Получив это послание, я немедленно упаковал оставшиеся его вещи, нашел человека, который мог доставить их ему в отель, и отправил ему денег, достаточно, чтобы протянуть по крайней мере пару недель. То, что с его отъездом в Сан-Франциско расстояние между нами намного увеличивалось, принесло мне еще большее облегчение. Как и тот факт, что наконец-то у него хватило духа на самостоятельный поступок.
Следующим делом я, по совету Леона, окурил его комнатенку.
В своем письме я все ему подробно объяснил и описал. Рассказал, как найти недорогие французские рестораны, бары и прочее. Даже такую мелочь напомнил, что, если не поймут его английского, надо написать адрес на бумажке и показать таксисту, полицейскому или прохожему. Рассказал, где находятся библиотека, кинематографы с авангардным репертуаром, музеи и картинные галереи.
Вскоре я узнал, что он устроился в подходящем отеле, но куда более дорогом, чем тот, что я ему назвал; он также отыскал маленький бар, где мог столоваться и где бывали несколько очень приятных французов. Деньги быстро таяли, поскольку, объяснил он, каждый раз, как ему хотелось куда-то пойти, приходилось брать такси; трамваем или автобусом он боялся пользоваться из-за слишком плохого знания английского.
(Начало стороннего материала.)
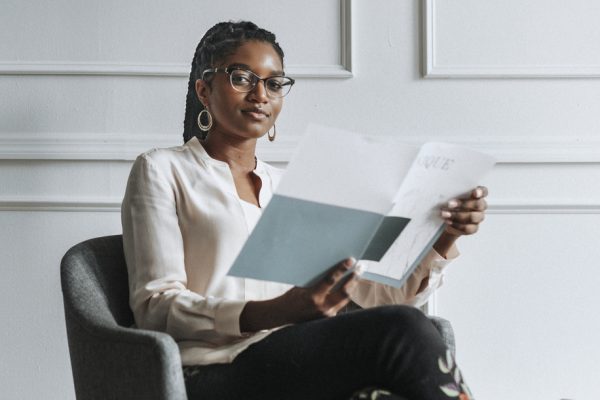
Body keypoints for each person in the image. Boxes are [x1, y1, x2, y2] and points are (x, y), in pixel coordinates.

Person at [121, 21, 488, 400]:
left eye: (274, 83)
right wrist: (274, 311)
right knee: (403, 329)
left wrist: (445, 236)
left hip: (296, 361)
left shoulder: (290, 188)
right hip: (213, 368)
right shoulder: (162, 170)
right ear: (204, 88)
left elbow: (373, 297)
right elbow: (155, 306)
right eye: (242, 78)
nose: (260, 94)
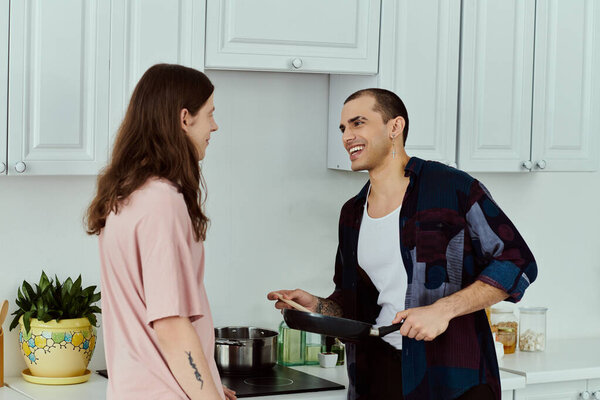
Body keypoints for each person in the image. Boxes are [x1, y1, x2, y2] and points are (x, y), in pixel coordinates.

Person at [268, 88, 537, 400]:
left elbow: (517, 262)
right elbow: (355, 305)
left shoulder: (452, 189)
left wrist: (443, 310)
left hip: (452, 379)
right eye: (343, 128)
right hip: (379, 375)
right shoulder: (352, 213)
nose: (347, 136)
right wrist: (317, 307)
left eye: (358, 123)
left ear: (394, 127)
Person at [86, 64, 236, 400]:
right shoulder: (161, 202)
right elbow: (169, 324)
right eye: (209, 114)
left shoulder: (126, 195)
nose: (214, 125)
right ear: (185, 119)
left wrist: (208, 385)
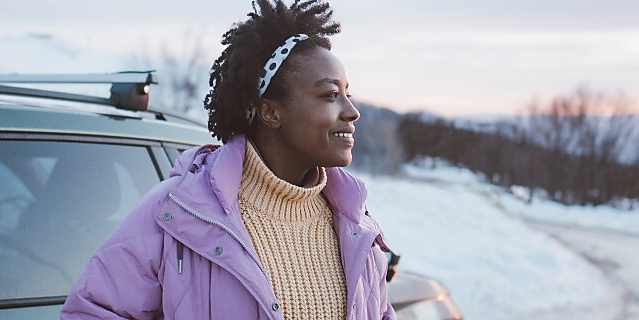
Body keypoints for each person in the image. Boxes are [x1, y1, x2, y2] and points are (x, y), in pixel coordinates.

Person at [61, 0, 393, 318]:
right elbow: (91, 313)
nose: (352, 111)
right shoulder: (176, 212)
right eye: (331, 95)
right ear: (270, 112)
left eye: (347, 94)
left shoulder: (356, 226)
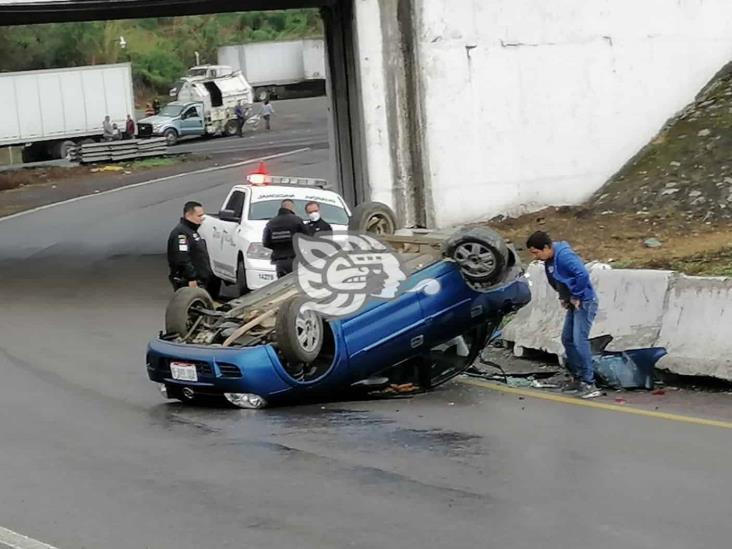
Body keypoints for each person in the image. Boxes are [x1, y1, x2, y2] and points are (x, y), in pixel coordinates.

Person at [526, 231, 600, 399]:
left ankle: (589, 382)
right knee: (567, 339)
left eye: (537, 252)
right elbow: (558, 280)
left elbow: (582, 274)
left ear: (546, 247)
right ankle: (577, 377)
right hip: (572, 302)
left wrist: (576, 295)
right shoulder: (550, 260)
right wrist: (564, 297)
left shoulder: (564, 256)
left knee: (579, 340)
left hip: (584, 302)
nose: (536, 257)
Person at [167, 201, 218, 297]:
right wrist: (191, 278)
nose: (202, 218)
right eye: (199, 216)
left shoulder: (191, 231)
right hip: (189, 282)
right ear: (188, 215)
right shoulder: (181, 233)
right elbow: (182, 258)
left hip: (199, 280)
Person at [262, 199, 307, 278]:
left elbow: (266, 242)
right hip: (295, 258)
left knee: (282, 285)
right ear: (292, 207)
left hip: (279, 260)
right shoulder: (297, 220)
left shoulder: (271, 223)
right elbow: (306, 238)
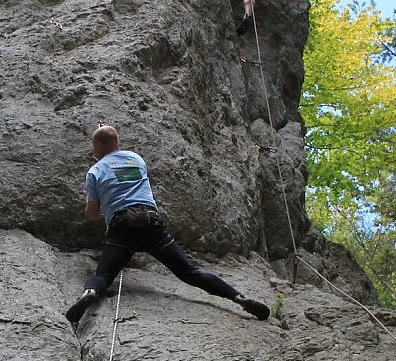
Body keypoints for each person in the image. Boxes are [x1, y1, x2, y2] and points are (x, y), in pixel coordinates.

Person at [65, 125, 271, 324]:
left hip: (121, 227)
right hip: (149, 223)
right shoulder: (136, 160)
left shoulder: (95, 170)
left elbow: (92, 214)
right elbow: (125, 179)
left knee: (103, 275)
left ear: (100, 146)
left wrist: (99, 193)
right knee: (191, 273)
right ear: (116, 142)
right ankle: (238, 298)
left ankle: (90, 292)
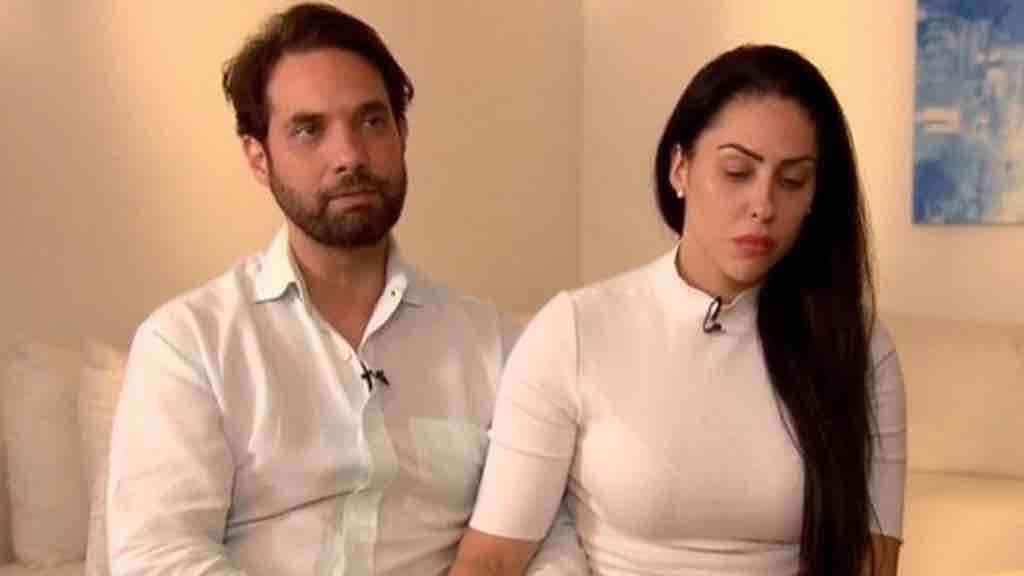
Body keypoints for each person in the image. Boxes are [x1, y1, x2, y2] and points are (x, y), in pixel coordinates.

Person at [105, 4, 587, 575]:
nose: (350, 156)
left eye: (372, 121)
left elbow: (548, 538)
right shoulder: (191, 344)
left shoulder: (496, 345)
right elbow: (160, 556)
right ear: (259, 158)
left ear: (402, 134)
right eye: (308, 130)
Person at [451, 44, 907, 576]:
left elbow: (873, 563)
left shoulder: (856, 345)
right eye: (737, 171)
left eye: (792, 180)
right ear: (680, 168)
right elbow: (493, 558)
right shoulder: (575, 330)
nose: (763, 205)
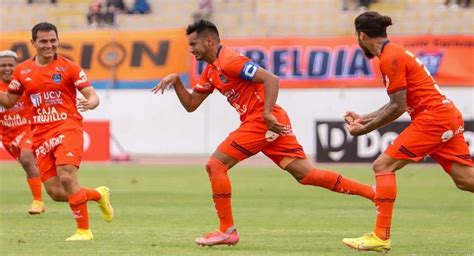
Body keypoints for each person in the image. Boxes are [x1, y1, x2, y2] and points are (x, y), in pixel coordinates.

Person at [152, 19, 375, 247]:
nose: (191, 50)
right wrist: (177, 81)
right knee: (306, 175)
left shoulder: (230, 60)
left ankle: (226, 230)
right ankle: (375, 194)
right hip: (268, 123)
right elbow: (191, 104)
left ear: (209, 41)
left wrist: (267, 114)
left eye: (193, 44)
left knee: (215, 165)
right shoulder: (211, 71)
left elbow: (271, 79)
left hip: (262, 120)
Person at [341, 11, 473, 253]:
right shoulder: (395, 52)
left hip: (434, 119)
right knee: (466, 180)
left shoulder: (389, 57)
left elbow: (397, 107)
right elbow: (397, 101)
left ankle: (381, 236)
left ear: (362, 36)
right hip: (444, 115)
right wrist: (365, 117)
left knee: (383, 166)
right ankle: (380, 236)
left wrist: (364, 130)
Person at [0, 22, 114, 241]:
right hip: (41, 135)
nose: (49, 45)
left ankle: (84, 231)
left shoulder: (69, 67)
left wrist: (92, 102)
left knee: (66, 175)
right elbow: (8, 101)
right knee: (56, 192)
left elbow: (92, 94)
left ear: (58, 40)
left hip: (67, 127)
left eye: (53, 40)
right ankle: (99, 194)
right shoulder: (22, 71)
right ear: (33, 43)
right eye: (43, 41)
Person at [0, 50, 45, 215]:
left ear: (16, 66)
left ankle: (38, 202)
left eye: (10, 65)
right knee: (30, 166)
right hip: (8, 137)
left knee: (27, 159)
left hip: (30, 129)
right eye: (2, 65)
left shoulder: (24, 83)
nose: (7, 68)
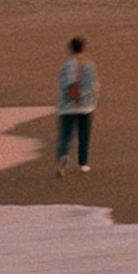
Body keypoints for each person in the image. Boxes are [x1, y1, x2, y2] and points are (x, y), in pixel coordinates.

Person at [54, 36, 98, 174]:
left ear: (71, 49)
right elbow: (94, 85)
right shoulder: (90, 65)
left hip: (67, 106)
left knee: (66, 135)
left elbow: (62, 84)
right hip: (86, 106)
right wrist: (93, 100)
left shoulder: (66, 66)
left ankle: (64, 155)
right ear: (83, 48)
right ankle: (83, 163)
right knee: (84, 135)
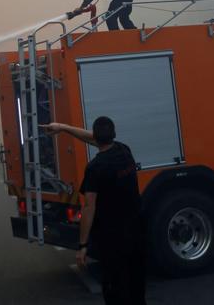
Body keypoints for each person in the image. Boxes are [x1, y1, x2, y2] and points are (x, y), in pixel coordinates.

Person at [42, 118, 146, 305]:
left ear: (96, 137)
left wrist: (82, 246)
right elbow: (95, 138)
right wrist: (63, 128)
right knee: (136, 285)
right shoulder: (124, 150)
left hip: (112, 239)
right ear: (113, 134)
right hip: (136, 233)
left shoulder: (95, 168)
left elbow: (89, 207)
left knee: (116, 290)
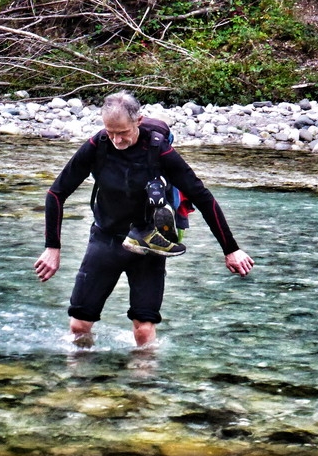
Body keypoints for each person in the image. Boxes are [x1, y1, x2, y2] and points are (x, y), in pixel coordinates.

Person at [33, 91, 254, 348]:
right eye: (110, 131)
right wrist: (52, 247)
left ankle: (143, 386)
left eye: (123, 132)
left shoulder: (159, 150)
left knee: (143, 329)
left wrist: (231, 249)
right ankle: (81, 383)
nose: (117, 139)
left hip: (149, 244)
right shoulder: (98, 146)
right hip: (106, 240)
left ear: (139, 120)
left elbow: (203, 198)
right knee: (79, 325)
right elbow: (56, 193)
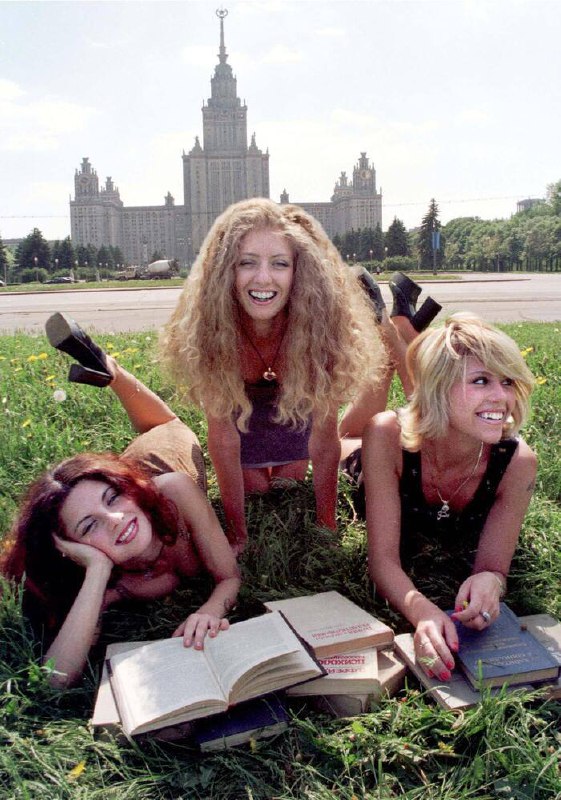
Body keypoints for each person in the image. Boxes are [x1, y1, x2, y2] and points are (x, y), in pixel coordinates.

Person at [1, 313, 241, 688]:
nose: (114, 518)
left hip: (163, 455)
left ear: (124, 490)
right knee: (151, 429)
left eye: (111, 498)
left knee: (167, 424)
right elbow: (55, 678)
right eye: (89, 525)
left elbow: (229, 577)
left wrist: (210, 609)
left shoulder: (175, 492)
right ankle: (102, 366)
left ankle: (109, 368)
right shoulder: (107, 577)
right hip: (129, 479)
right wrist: (97, 571)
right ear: (71, 548)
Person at [161, 198, 391, 554]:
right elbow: (223, 437)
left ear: (300, 270)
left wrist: (327, 523)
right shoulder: (212, 330)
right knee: (256, 491)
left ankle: (388, 320)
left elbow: (323, 436)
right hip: (244, 420)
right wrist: (237, 533)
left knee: (288, 485)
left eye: (280, 263)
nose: (263, 278)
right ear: (226, 270)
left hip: (293, 413)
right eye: (247, 262)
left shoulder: (321, 327)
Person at [362, 313, 536, 682]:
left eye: (507, 381)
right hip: (373, 457)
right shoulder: (386, 436)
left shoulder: (517, 463)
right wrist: (423, 612)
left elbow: (495, 568)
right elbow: (382, 561)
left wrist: (490, 582)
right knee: (347, 437)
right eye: (480, 381)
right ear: (439, 387)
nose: (501, 397)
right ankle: (391, 333)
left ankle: (401, 329)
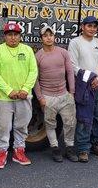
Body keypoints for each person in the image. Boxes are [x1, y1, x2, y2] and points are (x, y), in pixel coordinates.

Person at [0, 21, 38, 169]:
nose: (13, 38)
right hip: (4, 98)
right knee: (4, 127)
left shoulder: (28, 50)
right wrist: (9, 90)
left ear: (20, 36)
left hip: (24, 96)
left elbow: (33, 71)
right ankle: (1, 153)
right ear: (5, 36)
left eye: (16, 34)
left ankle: (19, 152)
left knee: (21, 126)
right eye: (9, 34)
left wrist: (25, 89)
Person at [33, 26, 77, 162]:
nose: (48, 37)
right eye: (45, 35)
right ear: (41, 39)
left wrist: (72, 92)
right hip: (48, 97)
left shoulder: (63, 53)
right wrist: (40, 98)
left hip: (65, 95)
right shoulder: (38, 56)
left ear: (54, 37)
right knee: (50, 124)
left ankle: (69, 148)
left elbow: (70, 72)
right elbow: (35, 79)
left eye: (51, 35)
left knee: (70, 123)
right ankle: (55, 148)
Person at [68, 16, 98, 162]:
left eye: (95, 26)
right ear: (82, 27)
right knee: (84, 116)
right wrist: (89, 78)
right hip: (83, 84)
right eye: (89, 26)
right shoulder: (75, 43)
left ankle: (96, 144)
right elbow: (73, 66)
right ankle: (83, 148)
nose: (92, 29)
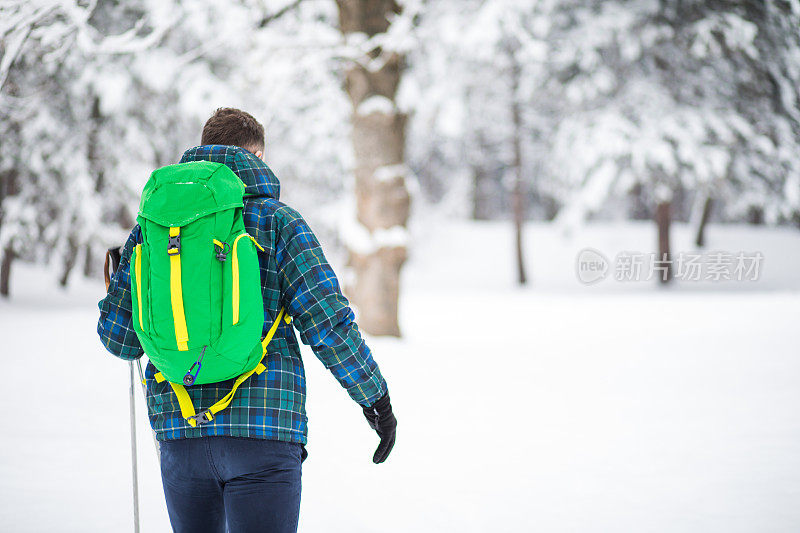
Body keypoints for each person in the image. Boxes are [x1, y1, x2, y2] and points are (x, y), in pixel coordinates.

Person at [97, 107, 396, 533]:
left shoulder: (154, 228)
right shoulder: (278, 221)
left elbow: (119, 339)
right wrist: (375, 400)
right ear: (255, 155)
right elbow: (328, 323)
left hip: (180, 433)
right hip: (263, 430)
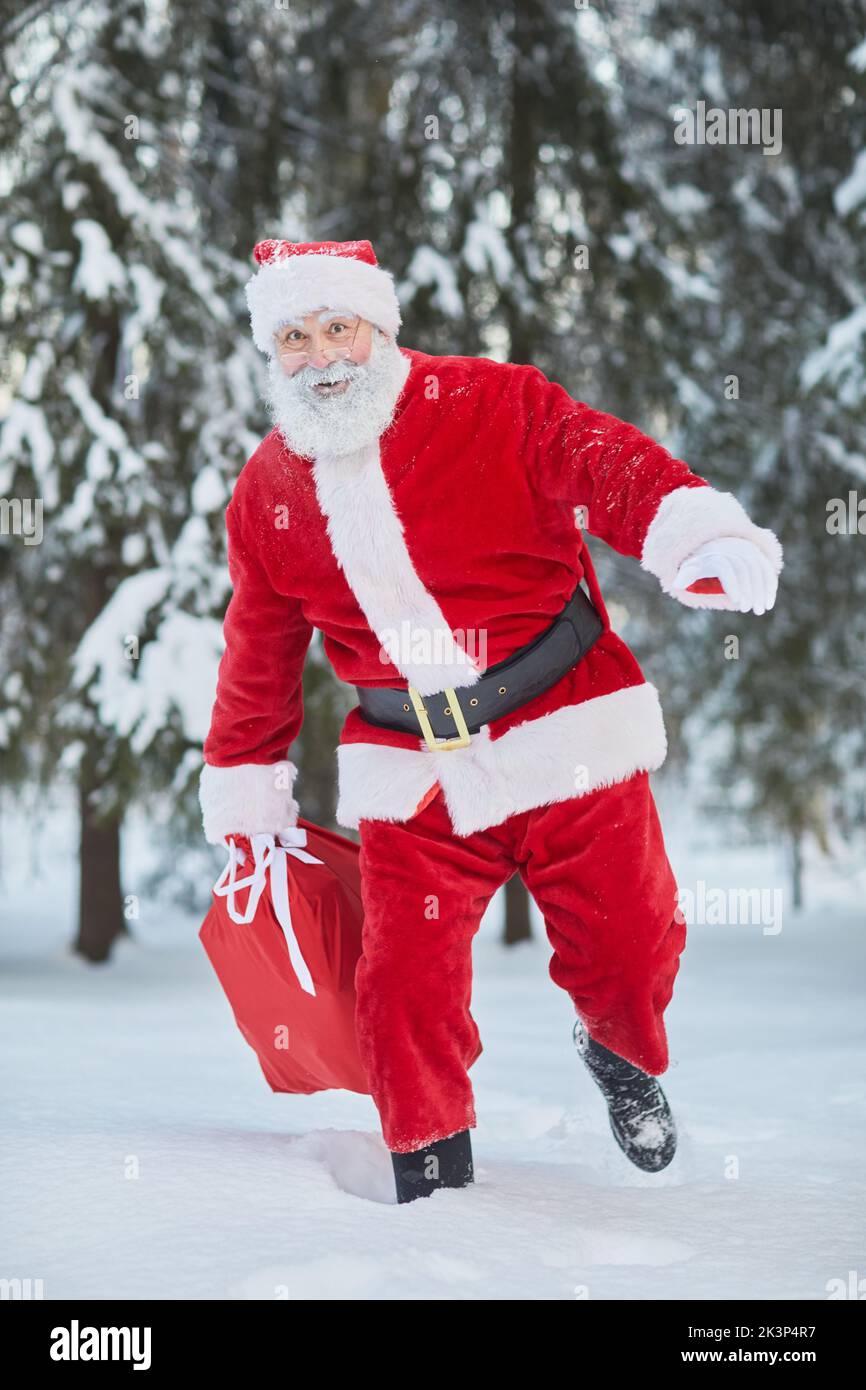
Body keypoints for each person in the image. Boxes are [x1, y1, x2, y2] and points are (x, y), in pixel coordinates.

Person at [199, 238, 782, 1203]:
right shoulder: (269, 490)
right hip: (411, 767)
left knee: (630, 947)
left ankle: (621, 1053)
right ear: (275, 354)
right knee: (401, 990)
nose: (322, 355)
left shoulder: (492, 401)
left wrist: (691, 530)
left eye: (338, 327)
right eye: (295, 338)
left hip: (566, 729)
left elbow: (604, 458)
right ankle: (431, 1178)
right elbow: (257, 649)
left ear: (380, 328)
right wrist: (244, 785)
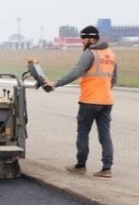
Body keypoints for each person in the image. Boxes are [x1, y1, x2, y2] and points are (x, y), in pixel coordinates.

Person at [44, 25, 118, 178]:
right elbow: (114, 79)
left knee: (83, 133)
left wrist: (56, 83)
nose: (82, 42)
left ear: (90, 38)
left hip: (89, 100)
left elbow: (76, 72)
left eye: (83, 39)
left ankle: (80, 165)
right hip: (106, 101)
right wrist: (104, 91)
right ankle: (107, 168)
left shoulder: (89, 53)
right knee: (105, 135)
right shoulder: (111, 54)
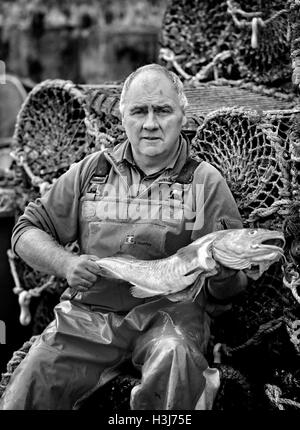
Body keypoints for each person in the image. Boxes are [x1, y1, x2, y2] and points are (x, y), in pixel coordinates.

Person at [0, 64, 247, 410]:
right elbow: (25, 232)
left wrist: (224, 274)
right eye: (138, 111)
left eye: (162, 110)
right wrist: (67, 263)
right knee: (32, 377)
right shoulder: (92, 170)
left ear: (182, 116)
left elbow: (230, 292)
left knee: (174, 356)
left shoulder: (206, 182)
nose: (150, 123)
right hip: (89, 314)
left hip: (170, 318)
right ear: (122, 117)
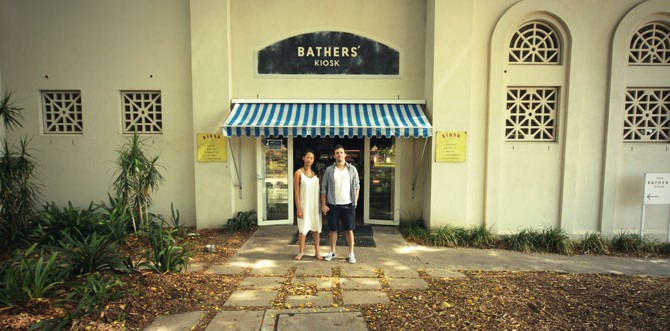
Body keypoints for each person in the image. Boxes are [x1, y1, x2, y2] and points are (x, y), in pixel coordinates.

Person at [320, 145, 360, 263]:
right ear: (334, 155)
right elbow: (323, 188)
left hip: (348, 204)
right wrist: (323, 204)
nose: (339, 155)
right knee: (332, 230)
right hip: (333, 205)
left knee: (349, 230)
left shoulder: (352, 169)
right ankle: (332, 251)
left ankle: (351, 253)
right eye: (337, 153)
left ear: (345, 154)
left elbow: (357, 186)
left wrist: (355, 202)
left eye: (341, 152)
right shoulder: (329, 170)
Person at [294, 149, 323, 260]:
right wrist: (298, 208)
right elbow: (296, 192)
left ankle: (317, 252)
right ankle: (301, 252)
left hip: (315, 205)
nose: (309, 160)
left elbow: (320, 191)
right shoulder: (298, 173)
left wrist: (322, 204)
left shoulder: (316, 174)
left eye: (311, 158)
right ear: (303, 158)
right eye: (307, 157)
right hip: (304, 205)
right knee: (303, 229)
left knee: (316, 228)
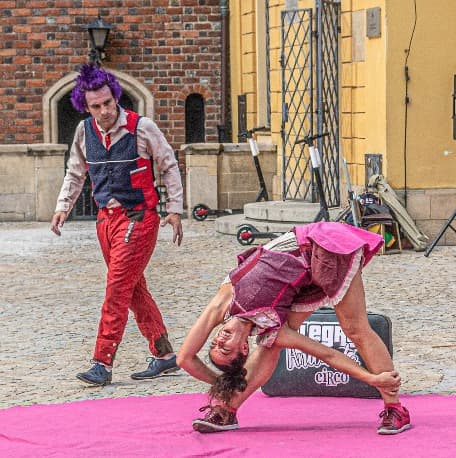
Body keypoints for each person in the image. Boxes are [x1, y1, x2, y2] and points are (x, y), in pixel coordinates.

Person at [177, 221, 411, 435]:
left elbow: (184, 359)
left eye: (215, 344)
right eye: (226, 349)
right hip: (304, 275)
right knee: (270, 346)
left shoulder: (222, 303)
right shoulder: (272, 328)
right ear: (243, 348)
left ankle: (395, 408)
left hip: (324, 243)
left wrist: (220, 382)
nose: (219, 340)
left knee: (355, 328)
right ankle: (227, 409)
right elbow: (324, 353)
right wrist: (371, 378)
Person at [50, 63, 184, 386]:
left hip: (139, 218)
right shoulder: (84, 131)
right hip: (105, 222)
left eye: (108, 102)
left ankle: (102, 362)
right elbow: (75, 172)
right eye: (95, 106)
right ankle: (165, 354)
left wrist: (176, 209)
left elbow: (168, 164)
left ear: (115, 97)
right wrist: (62, 207)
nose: (104, 110)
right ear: (86, 106)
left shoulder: (142, 127)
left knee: (117, 289)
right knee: (133, 287)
Я терпеливо относился ко всему этому, думая, что он скоро приспособится и научится жить экономней. Но такси — это было чересчур. Париж был несравнимо больше Сан-Франциско, но я умел добираться куда нужно, не имея столько денег в кармане джинсов и куда хуже зная французский, чем он английский. Просто мне в те времена не на кого было опереться.
Он, конечно, обратился к швейцарскому консулу и быстро выяснил, что, имея гостевую визу, нечего и думать об устройстве на работу. Он, безусловно, мог бы оформить американское гражданство, но перспектива стать американским гражданином его не привлекала.
Я поинтересовался, что он
Возможно, он и попросил консула отправить его домой, и, возможно, ему ответили, что это не их, а моя обязанность. Так или иначе, но у меня сложилось впечатление, что он просто плывет по течению. Пока благодаря мне ему обеспечены еда, сигареты, деньги на такси, уютный номер с ванной, он не думал паниковать. Сан-Франциско устраивал его гораздо больше, чем Биг-Сур, хотя он и находил его несколько «провинциальным». Во всяком случае, здесь у него был хотя бы твердый асфальт под ногами.
Он пробыл в Сан-Франциско уже больше месяца, и мне стало не под силу обеспечивать ему его комфортную жизнь. По его поведению я чувствовал, что он до бесконечности может устраиваться и искать себе занятие. В конце концов я предложил, если он серьезно намерен вернуться в Европу, попытаться помочь ему в этом. Вместо того чтобы возликовать, он мрачно ответил, что, конечно, если дела обстоят так плохо, то, деваться некуда, он отправится обратно. Словно делал мне великое одолжение одним тем, что согласился подумать над моим предложением!
Случилось так, что вскоре после этого к нам приехал мой хороший друг, Рауль Бертран. Он несколько раз встречал Морикана у нас в доме и знал, как я влип. Когда я объяснил ситуацию, он предложил попробовать отправить Морикана с французским грузовым пароходом, идущим в Европу из Сан-Франциско. Больше того, отправить бесплатно.
Я немедленно сообщил Морикану хорошую новость и нарисовал заманчивую картину длительного морского путешествия — через Панамский канал, с заходами в порты Мексики и Центральной Америки. Я так расписал плаванье, что самому захотелось отправиться с ним посмотреть новые места.
Уж не помню точно, что он написал в ответ, кроме того, что хоть и со скрытым недовольством, но согласился. Меж тем Бертран развил бурную деятельность. Меньше чем за неделю он нашел пароход, где согласились взять Морикана. Пароход отплывал через тридцать шесть часов — время, достаточное, чтобы послать Морикану телеграмму. Чтобы избежать возможных ошибок телеграфиста, я написал послание по-английски: телеграмму в пятьдесят слов, где подробнейше проинструктировал Морикана.